I’ve never had this much space of my own to spread out and leave things unfetched or haphazard. I am virtually intoxicated by this freedom; I toss the wet towel into the corner as I make my way back to bed.
The sheets have cooled in my absence and no matter how hard I try to sleep again, brain keeps reliving the past 24 hours. The last few days have been a blurry, ragged memory. Things happened so fast that this quiet hour feels like death. I could use this interval of calm to find clarity within myself but part of this sensation of death is that I seem to be watching myself from afar. I am completely disconnected to physical reality. Have I succeeded in astral projecting? Or did I fall somewhere in the desert and this is all a fever dream as my body bakes away unprotected in the sun?
It had been my first flight. A redeye. Eight hours, four in anti-gravity. I’d planned on sleeping through the experience, but excitement got the best of me.

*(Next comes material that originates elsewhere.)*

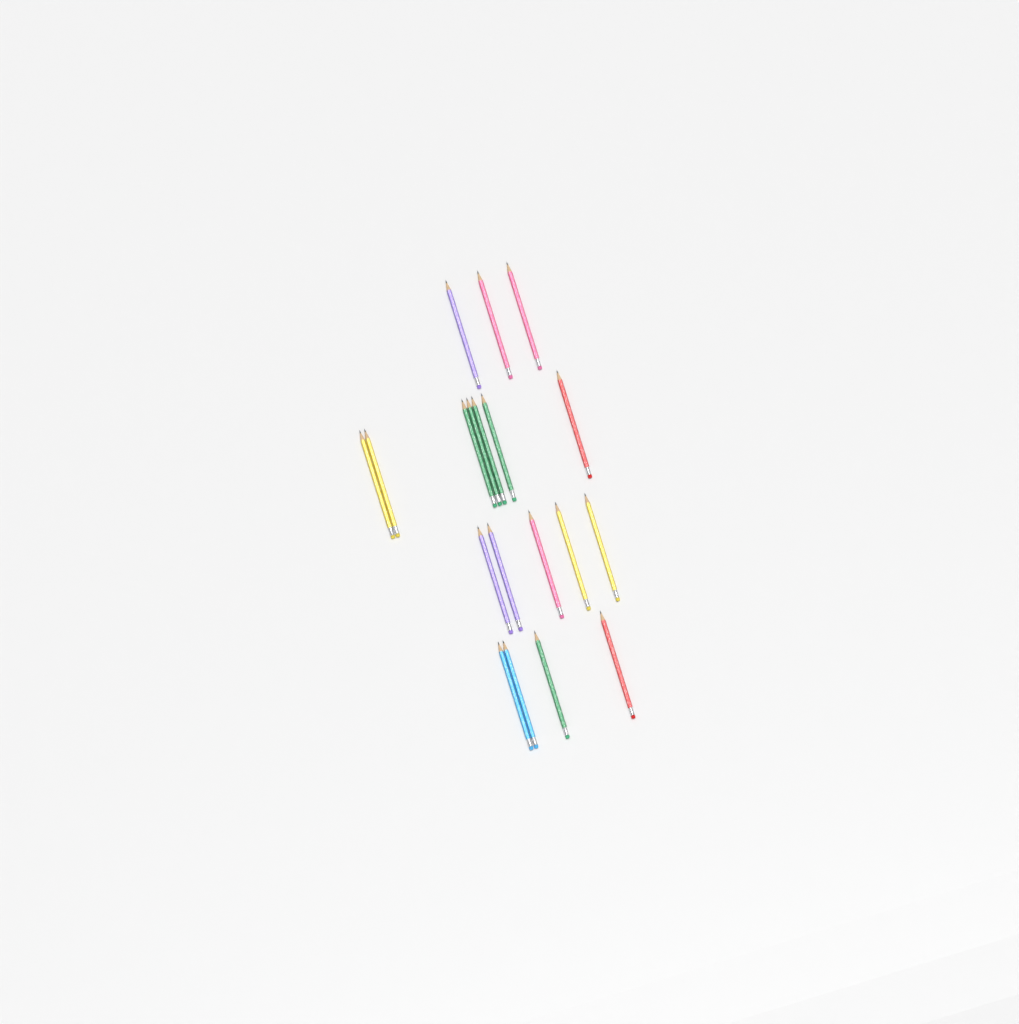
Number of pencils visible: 19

My sleeping capsule remained forgotten in my pocket as I became transfixed by the layer of cloud spanning out towards a horizon for the duration of the flight, the faintest of colors emanating from its bow.
They’d shut the blinds in the descent so whatever spatial awareness I might have gained from seeing the reapproaching earth was diminished severely.

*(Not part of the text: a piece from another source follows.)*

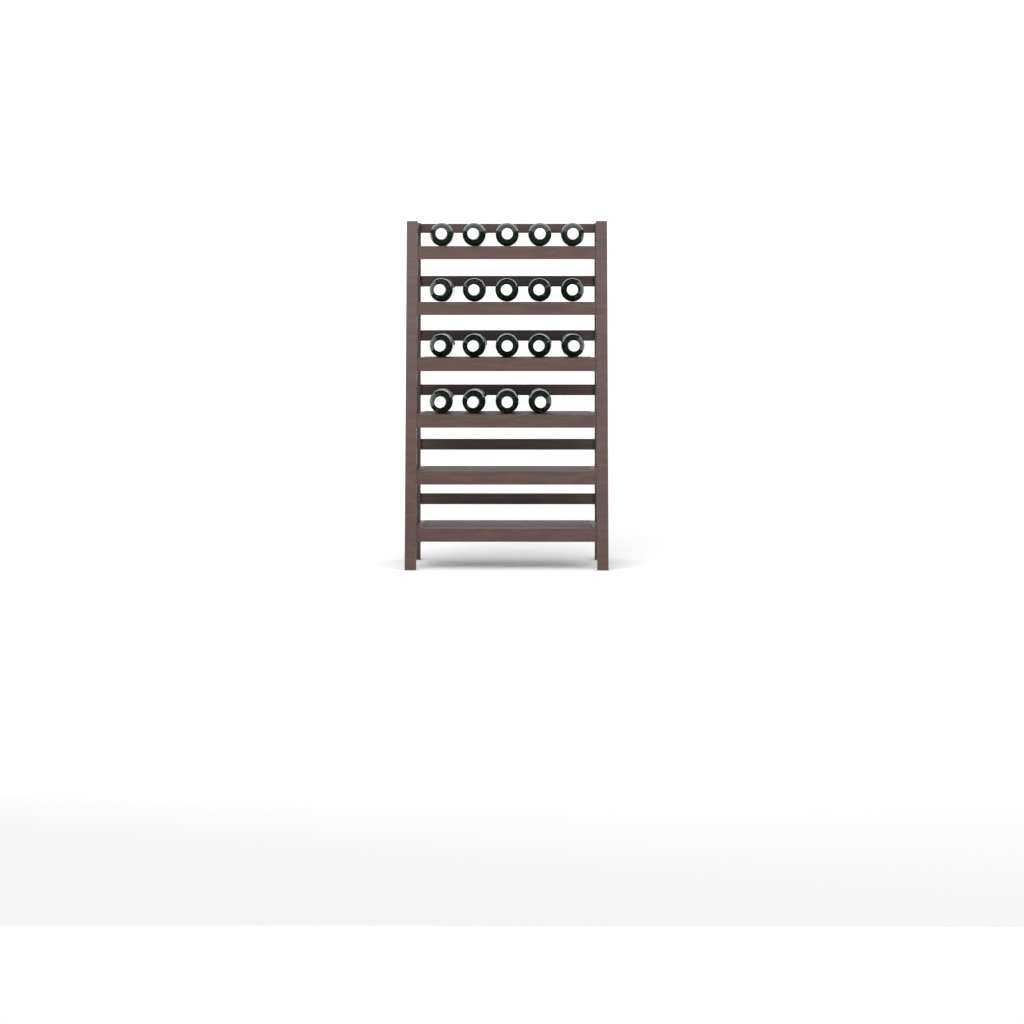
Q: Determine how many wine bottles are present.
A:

I had expected to see some kind of transition, a soft melt from city to country, but the view from the taxi to the Eco-Reservation was too dark and vague to see much besides a muted glow behind a heavy fog bank.
My driver talked incessantly for the first half hour about his mission to deliver a hundred toolboxes to a church community. Once, he spat into a ceramic pot lodged into the cup holder. A slightly sour smell filled the car for a minute before fading away into the ambient scent of leather.

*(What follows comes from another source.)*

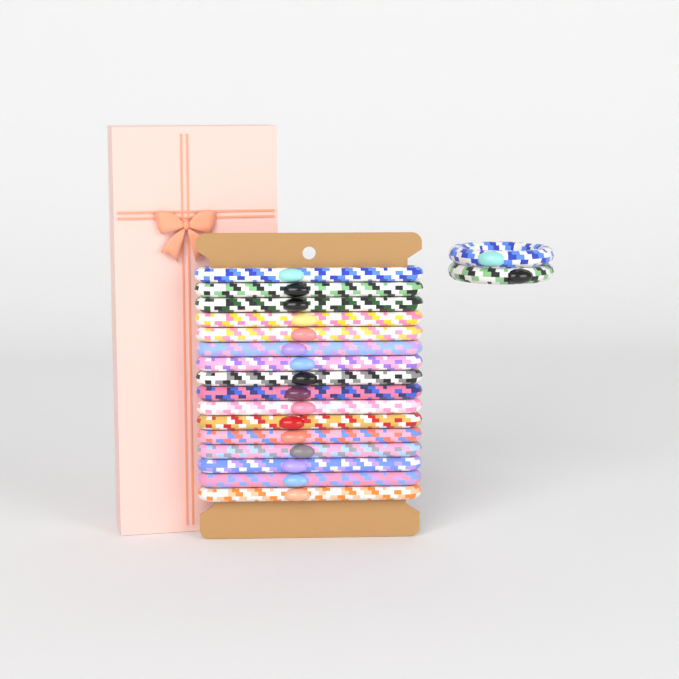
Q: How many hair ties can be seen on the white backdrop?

Either sleep overtook me lest the darkness dragged me into a trance, I cannot be certain, but after what felt like a thousand years of blank soundlessness, I was jolted upright by a by a nasty grating clatter. The collection of untethered tins jerking about in the trunk indicated our departure from the highway onto unpaved back roads
Hammering in steep decline, small stones beat up against the metal underbelly of the vehicle, adding to the soundtrack from hell. We seemed to at times become airborne before landing roughly several feet forward. One more precipitous landing, I thought, and I’ll just pass straight out, that will be it for me. Deposited at Vita not as a warm student, rather a cold cadaver, blanched, rigor mortis pinning my features into pallid terror.
“Is it always so foggy?” I had asked the driver after we’d flattened out some and I was able to restore myself enough to look out the window properly. The sun wasn’t quite up but a cold blue dawn had arrived as if an opening act for the real morning. Notions of tree’s and fields began to peek out in between the gaps in the mist, covered with a soft white down perforated only by the occasion of a taller bracken.
My voice came out small-- he didn’t hear me. I’d felt invisible. I fingered my pocket humidifier in my purse, absently clicking it open and shut. They have Ozone purifiers here. Massive whirring machines so loud they have to build sound barriers hundreds of feet tall.
“We’re getting close!” The driver shouted over the din. He indicated for me to look out the window. I couldn’t yet see why but I looked anyways. Establishments had started to crop up, plaster coated inns with stacks of salvaged wood and stone piled outside, mid construction, or deconstruction, glass cubes blushing from pilot power, unopened shop fronts and hallowed out structures, overrun with vines or dunes. The landscape emerged as if from a long sleep.
We approached an archway more intricately carved than anything I’d ever seen of that size. I’d let out an involuntary sigh. My first real view. The impending stone sign read “Welcome to Queen’s Peace, Home of Earths Rehab, Tipping the World Back Since 2090.”
Caspian Alavi-Flint lives in California with her dog. The image is the writer’s own.